United Nations, 2025. World Malaria Day marked with renewed zeal to end the disease. United Nations News 30 April 2025. Accessed 26 May 2025.
WHO, 2016. International Health Regulations (2005), 3rd ed. World Health Organization (WHO). Accessed 26 May 2025.
WHO, 2021a. Global technical strategy for malaria 2016-2030, 2021 update World Health Organization (WHO). Accessed 26 May 2025.
WHO, 2021b. Strategic toolkit for assessing risks (STAR): a comprehensive toolkit for all-hazards health emergency risk assessment. World Health Organization (WHO). Accessed 26 May 2025.
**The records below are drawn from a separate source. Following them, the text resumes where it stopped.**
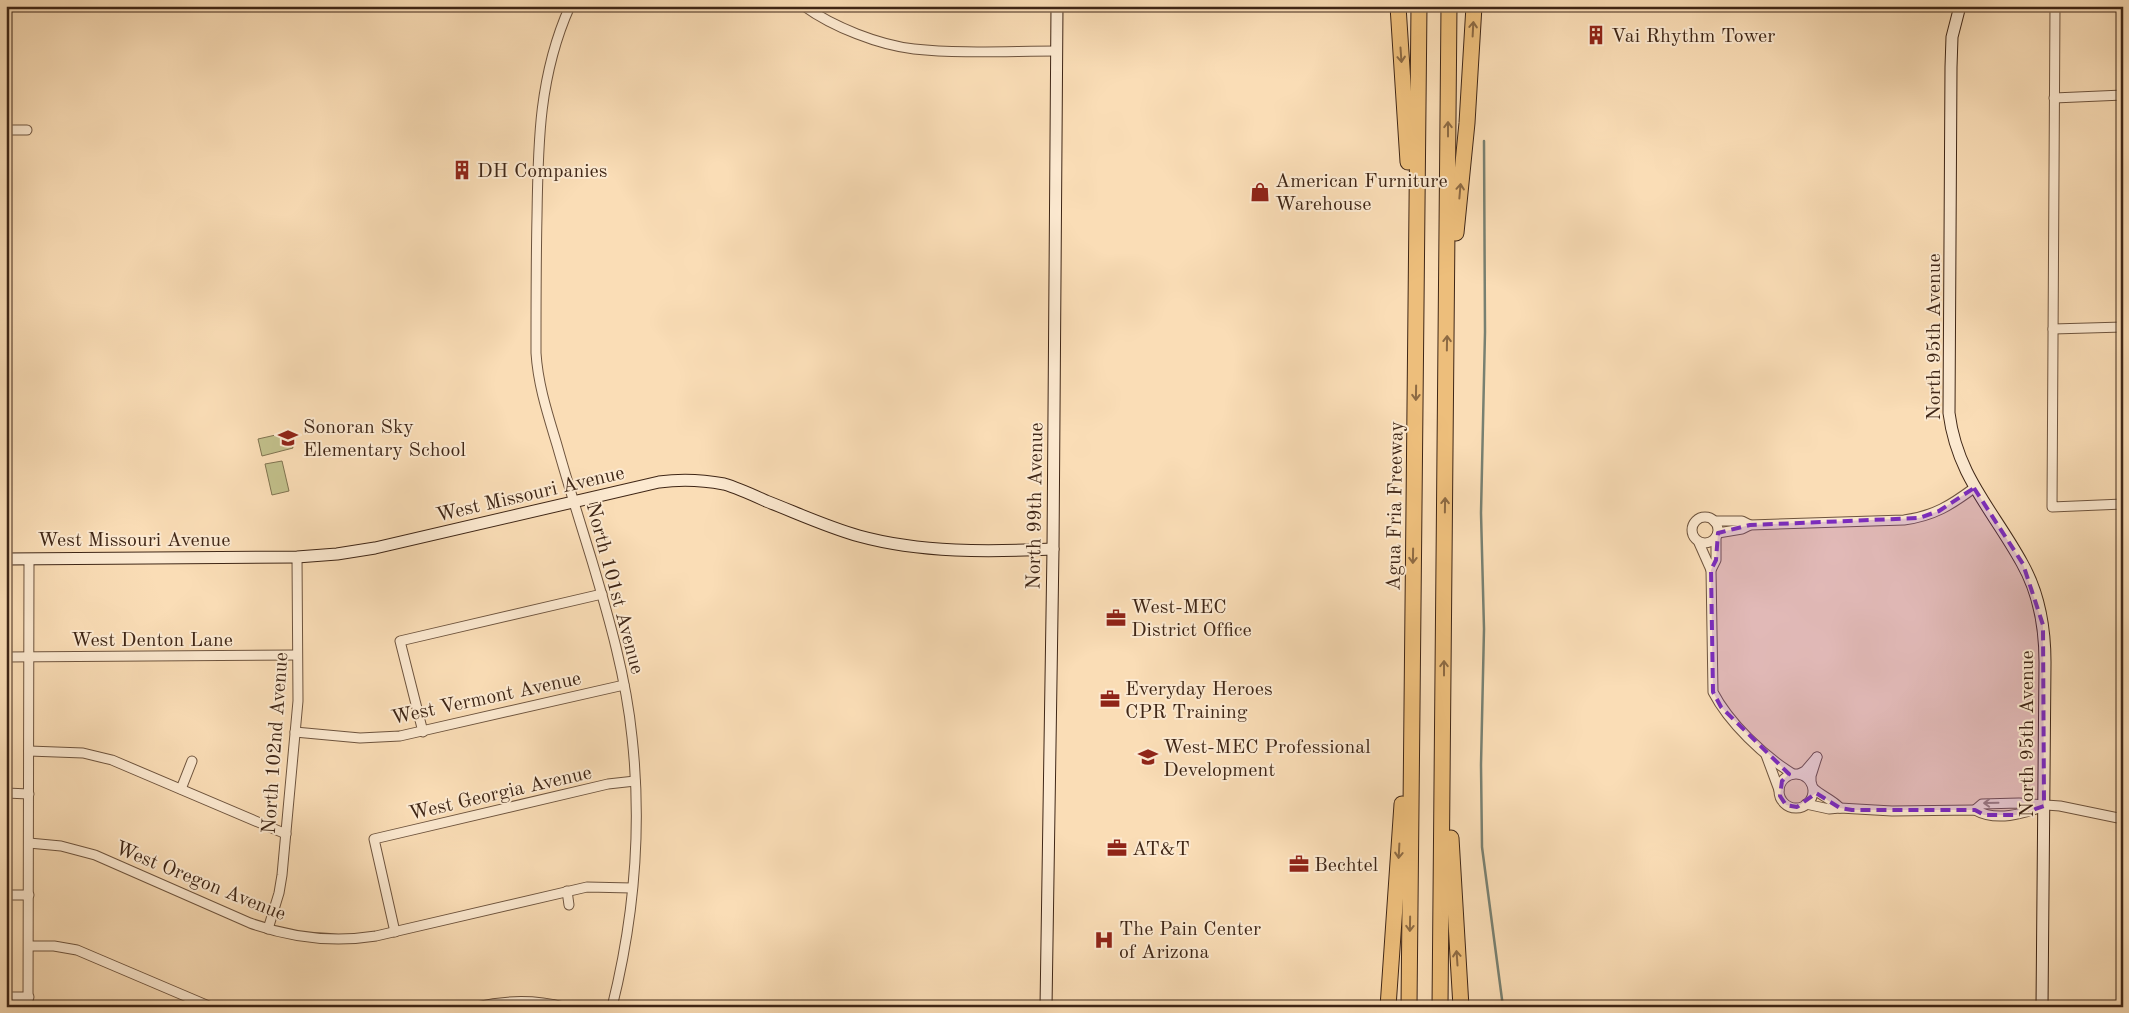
<svg xmlns="http://www.w3.org/2000/svg" width="2129" height="1013" font-family="'Old Standard TT',serif">
<style>
.grass{fill:#c2c08b;stroke:#807350}
.lines{fill:none;stroke-linecap:round;stroke-linejoin:round}
.stream{stroke:#788071;stroke-width:2.5}
.street-casing{stroke:#6e543e;stroke-width:11}
.secondary-casing{stroke:#3f2616;stroke-width:13}
.highway-casing{stroke:#3f2616;stroke-width:17}
.street{stroke:#fce9d0;stroke-width:9}
.secondary{stroke:#fce9d0;stroke-width:11}
.highway{stroke:#edbe7b;stroke-width:15}
.oneway{stroke:#8d6a43}
.oneway2{stroke:#9e8873}
.marked{fill:#7b2cbf;fill-opacity:0.2;stroke:#7b2cbf;stroke-width:4;stroke-dasharray:10 6;stroke-linejoin:round}
.labels{text-anchor:middle;stroke-width:4;stroke-linejoin:round;paint-order:stroke}
.poi-label{font-size:20px;fill:#3f2616;stroke:#fce9d0;text-anchor:start}
.street-label{font-size:20px;fill:#3f2616;stroke:#fce9d0}
</style>
<rect width="100%" height="100%" fill="#faddb6"/>
<filter id="stains"><feTurbulence type="fractalNoise" baseFrequency=".004" numOctaves="4"/><feColorMatrix values="0 0 0 0 .2 0 0 0 0 .09 0 0 0 0 .02 0 0 0 .5 -.17"/></filter>
<radialGradient id="worn" r=".72"><stop offset=".6" stop-color="#630" stop-opacity="0"/><stop offset="1" stop-color="#630" stop-opacity=".3"/></radialGradient>
<g class="grass">
<polygon points="289,432 293,448 262,456 258,439"/>
<polygon points="282,461 289,491 272,495 265,464"/>
</g>
<g class="lines">
<polyline class="stream" points="1484,141 1485,332 1481,513 1484,629 1481,765 1482,847 1503,1007"/>
<defs>
<g id="street">
<path d="M570,6C539,75 538,142 537,216C536,262 536,308 536,353C538,385 548,415 557,445C568,484 580,522 592,561C609,618 626,677 632,737C642,827 634,919 612,1007"/>
<path d="M804,6C833,27 879,45 914,49C961,54 1010,51 1057,51"/>
<polyline points="2055,6 2052,507 2123,504"/>
<polyline points="2054,98 2123,95"/>
<polyline points="6,130 27,130"/>
<polyline points="2053,329 2123,327"/>
<circle cx="1705" cy="530" r="13"/>
<polyline points="1714,521 1742,521 1750,525"/>
<path d="M1718,533L1742,529L1750,525L1904,520C1934,516 1951,505 1974,488"/>
<path d="M1716,537V560L1711,570L1713,692C1729,723 1764,756 1793,774"/>
<polyline points="1699,543 1711,570"/>
<polyline points="6,657 297,655"/>
<polyline points="295,732 360,738 400,736 624,685"/>
<polyline points="423,732 400,641 602,594"/>
<polyline points="29,751 83,753 112,760 286,834"/>
<polyline points="1766,755 1779,790"/>
<polyline points="1799,774 1805,771 1817,757"/>
<circle cx="1796" cy="791" r="17"/>
<polyline points="1811,783 1811,776 1817,757"/>
<path d="M1813,788C1821,796 1832,799 1840,808"/>
<polyline points="181,789 192,761"/>
<polyline points="6,793 29,794"/>
<path d="M1806,804L1829,809L1840,808L1892,811L1975,810C1996,822 2023,814 2044,806"/>
<polyline points="1975,810 1982,804 2019,803 2060,806 2123,819"/>
<path d="M29,843L61,846L95,855L250,923C292,938 332,943 376,936L587,887L632,888"/>
<polyline points="567,891 569,905"/>
<polyline points="6,895 29,895"/>
<polyline points="268,929 279,893 282,875 298,701 297,557"/>
<polyline points="395,932 374,839 608,784 635,781"/>
<polyline points="29,946 54,946 77,950 211,1007"/>
<polyline points="6,997 29,997"/>
<polyline points="28,1007 29,559"/>
<path d="M476,1007C506,1000 533,999 564,1007"/>
</g>
<g id="secondary">
<path d="M1960,6L1952,37L1951,67L1949,413C1957,476 1993,510 2022,563C2039,593 2045,627 2045,662L2042,1007"/>
<path d="M6,559L297,557L337,554L375,548L659,482C681,479 703,480 724,484C738,488 753,495 766,501C797,513 827,527 859,536C921,553 989,552 1053,549"/>
<polyline points="1046,1007 1053,549 1057,6"/>
</g>
<g id="highway">
<polyline points="1398,6 1408,162"/>
<polyline points="1456,233 1467,123 1474,6"/>
<polyline points="1451,838 1461,1007"/>
<polyline points="1388,1007 1402,804"/>
<polyline points="1409,1007 1419,6"/>
<polyline points="1440,1007 1449,6"/>
</g>
</defs>
<use href="#street" class="street-casing"/>
<use href="#secondary" class="secondary-casing"/>
<use href="#highway" class="highway-casing"/>
<use href="#street" class="street"/>
<use href="#secondary" class="secondary"/>
<use href="#highway" class="highway"/>
</g>
<defs><path id="oneway-shaft" d="M-6 0H5M1.5-3L5.5 0L1.5 3" fill="none" stroke-width="1.6" stroke-linecap="round" stroke-linejoin="round" transform="scale(1.25)"/></defs>
<g class="oneway">
<use href="#oneway-shaft" transform="translate(1473 29) rotate(-87)"/>
<use href="#oneway-shaft" transform="translate(1401 55) rotate(86)"/>
<use href="#oneway-shaft" transform="translate(1448 129) rotate(-90)"/>
<use href="#oneway-shaft" transform="translate(1460 191) rotate(-85)"/>
<use href="#oneway-shaft" transform="translate(1447 343) rotate(-89)"/>
<use href="#oneway-shaft" transform="translate(1416 393) rotate(91)"/>
<use href="#oneway-shaft" transform="translate(1445 505) rotate(-89)"/>
<use href="#oneway-shaft" transform="translate(1413 556) rotate(91)"/>
<use href="#oneway-shaft" transform="translate(1444 668) rotate(-90)"/>
<use href="#oneway-shaft" transform="translate(1399 851) rotate(93)"/>
<use href="#oneway-shaft" transform="translate(1410 924) rotate(91)"/>
<use href="#oneway-shaft" transform="translate(1457 958) rotate(-94)"/>
</g>
<use class="oneway2" href="#oneway-shaft" transform="translate(1991 803) rotate(179)"/>
<path class="marked" d="M1974,488L2023,564L2043,625L2044,806L2018,815H1984L1975,810H1852L1840,808L1816,793L1797,807L1786,805L1780,796L1782,781L1789,774L1721,707L1713,692L1711,570L1716,560L1718,533L1750,525L1919,518L1939,511Z"/>
<defs>
<symbol id="building-bare" viewBox="-9 -9 18 18"><path d="M-4-6H4V6H1V3H-1V6H-4ZM-2.5-4.3h1.7v1.8h-1.7ZM.8-4.3h1.7v1.8H.8ZM-2.5-1h1.7V.8h-1.7ZM.8-1h1.7V.8H.8Z" fill="#8f2418" stroke="#fce9d0" stroke-width="2.5" paint-order="stroke"/></symbol>
<symbol id="shop-bare" viewBox="-9 -9 18 18"><path d="M-5-2.5h2.3a2.7 3.5 0 0 1 5.4 0H5L5.5 6h-11ZM-1.5-2.5h3a1.5 2.3 0 0 0-3 0Z" fill="#8f2418" stroke="#fce9d0" stroke-width="2.5" paint-order="stroke"/></symbol>
<symbol id="school-bare" viewBox="-9 -9 18 18"><path d="M0-5L7-2L0 1L-7-2ZM-4 1L0 2.5L4 1V4Q0 6-4 4Z" fill="#8f2418" stroke="#fce9d0" stroke-width="2.5" paint-order="stroke"/></symbol>
<symbol id="office-bare" viewBox="-9 -9 18 18"><path d="M-6-3h4V-5.5h4V-3h4V5H-6ZM-1-4.5V-3h2v-1.5ZM-6 0V1H6V0Z" fill="#8f2418" stroke="#fce9d0" stroke-width="2.5" paint-order="stroke"/></symbol>
<symbol id="university-bare" viewBox="-9 -9 18 18"><path d="M0-5L7-2L0 1L-7-2ZM-4 1L0 2.5L4 1V4Q0 6-4 4Z" fill="#8f2418" stroke="#fce9d0" stroke-width="2.5" paint-order="stroke"/></symbol>
<symbol id="hospital-bare" viewBox="-9 -9 18 18"><path d="M-5-5h3v3.5h4V-5h3V5h-3V1.5h-4V5h-3Z" fill="#8f2418" stroke="#fce9d0" stroke-width="2.5" paint-order="stroke"/></symbol>
</defs>
<g fill-rule="evenodd">
<use href="#building-bare" x="1582" y="21" width="28" height="28"/>
<use href="#building-bare" x="448" y="156" width="28" height="28"/>
<use href="#shop-bare" x="1246" y="178" width="28" height="28"/>
<use href="#school-bare" x="274" y="424" width="28" height="28"/>
<use href="#office-bare" x="1102" y="604" width="28" height="28"/>
<use href="#office-bare" x="1096" y="685" width="28" height="28"/>
<use href="#university-bare" x="1134" y="743" width="28" height="28"/>
<use href="#office-bare" x="1103" y="834" width="28" height="28"/>
<use href="#office-bare" x="1285" y="850" width="28" height="28"/>
<use href="#hospital-bare" x="1090" y="926" width="28" height="28"/>
</g>
<g class="labels">
<g class="poi-label">
<text x="1611" y="42">Vai Rhythm Tower</text>
<text x="477" y="177">DH Companies</text>
<text x="1275" y="187">American Furniture<tspan x="1275" dy="23">Warehouse</tspan></text>
<text x="303" y="433">Sonoran Sky<tspan x="303" dy="23">Elementary School</tspan></text>
<text x="1131" y="613">West-MEC<tspan x="1131" dy="23">District Office</tspan></text>
<text x="1125" y="695">Everyday Heroes<tspan x="1125" dy="23">CPR Training</tspan></text>
<text x="1163" y="753">West-MEC Professional<tspan x="1163" dy="23">Development</tspan></text>
<text x="1132" y="855">AT&amp;T</text>
<text x="1314" y="871">Bechtel</text>
<text x="1119" y="935">The Pain Center<tspan x="1119" dy="23">of Arizona</tspan></text>
</g>
<g class="street-label">
<text transform="translate(1933 337) rotate(-90)" y="7">North 95th Avenue</text>
<text transform="translate(530 493) rotate(-13)" y="7">West Missouri Avenue</text>
<text transform="translate(1034 506) rotate(-89)" y="7">North 99th Avenue</text>
<text transform="translate(1394 506) rotate(-89)" y="7">Agua Fria Freeway</text>
<text x="134" y="546">West Missouri Avenue</text>
<text transform="translate(616 588) rotate(75)" y="7">North 101st Avenue</text>
<text x="152" y="646">West Denton Lane</text>
<text transform="translate(486 697) rotate(-12)" y="7">West Vermont Avenue</text>
<text transform="translate(2026 734) rotate(-90)" y="7">North 95th Avenue</text>
<text transform="translate(274 743) rotate(-86)" y="7">North 102nd Avenue</text>
<text transform="translate(500 792) rotate(-13)" y="7">West Georgia Avenue</text>
<text transform="translate(201 880) rotate(22)" y="7">West Oregon Avenue</text>
</g>
</g>
<rect width="2129" height="1013" fill="none" stroke="#faddb6" stroke-width="25"/>
<rect x="8" y="8" width="2114" height="998" fill="none" stroke="#3f2616" stroke-width="2.5"/>
<rect x="12" y="12" width="2104" height="988" fill="none" stroke="#3f2616"/>
<rect width="100%" height="100%" filter="url(#stains)"/>
<rect width="100%" height="100%" fill="url(#worn)"/>
</svg>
WHO, 2023. Early Warning, Alert and Response System (EWARS). World Health Organization (WHO). Accessed 25 May 2025.
WHO, 2024a. Malaria. World Health Organization (WHO). Accessed 25 May 2025.
WHO, 2024b. World malaria report 2024. World Health Organization (WHO). Accessed 26 May 2025.
WHO, 2024c. Consolidated guidelines for malaria. World Health Organization (WHO). Accessed 26 May 2025.
WHO, 2024d. World Malaria Day 2024 25 April 2024. World Health Organization (WHO). Accessed 26 May 2025.
WHO, 2025. Georgia certified malaria-free by WHO. World Health Organization (WHO). Accessed 28 January 2025.